Methods Remifentanil was prospectively studied using increasing dosages (Table 1). Outcome measures were adequate sedation, defined as adequate sedation score, good intubation conditions and absence of side-effects, and duration of respiratory depression. To exclude degradation or dilution errors as explanation for observed variability in response, pharmaceutical analysis was performed after simulated preparation.

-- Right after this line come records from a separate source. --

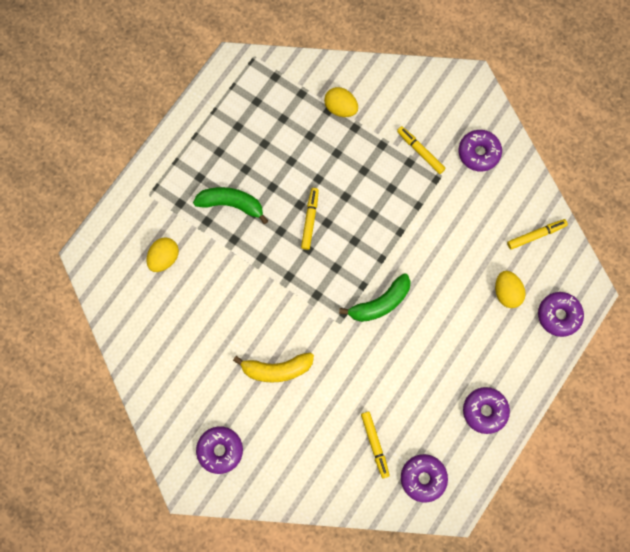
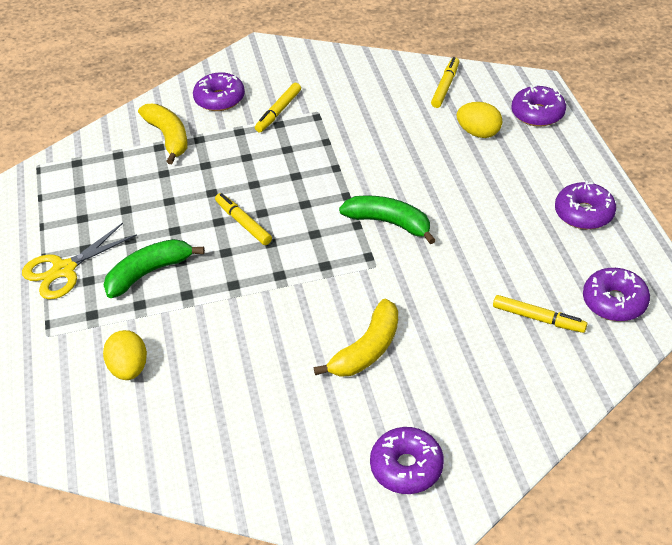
camera: 45 degrees left, 30 degrees down
yellow egg [324,87,358,117] -> yellow banana [138,104,188,164]
green banana [339,273,411,322] -> green banana turned 75 degrees counterclockwise [339,195,436,244]
yellow marker [397,126,446,174] -> yellow marker turned 60 degrees counterclockwise [255,83,301,132]
purple donut [458,130,502,171] -> purple donut moved to [193,72,245,111]
none -> yellow scissors [22,223,137,299]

Results The study was terminated after inclusion of 14 patients. A dose of 1 ug/kg did not provide adequate sedation in 80% of patients. Higher dosages also resulted in inadequate sedation in 89% of patients and were frequently associated with chest rigidity (36%). Duration of respiratory depression was reported in 6 patients, with a median of 18 min (mean 16.5 min, range 5 seconds to 30 min). Pharmaceutical analysis showed a concentration of the active substance of 80 to 112% of the expected concentration, indicating adequate stability and preparation.
Conclusion Remifentanil intravenously over 30 seconds frequently not provides adequate sedation and has a high risk of chest wall rigidity in preterm neonates. Also, duration of respiratory depression is quite long for use during INSURE.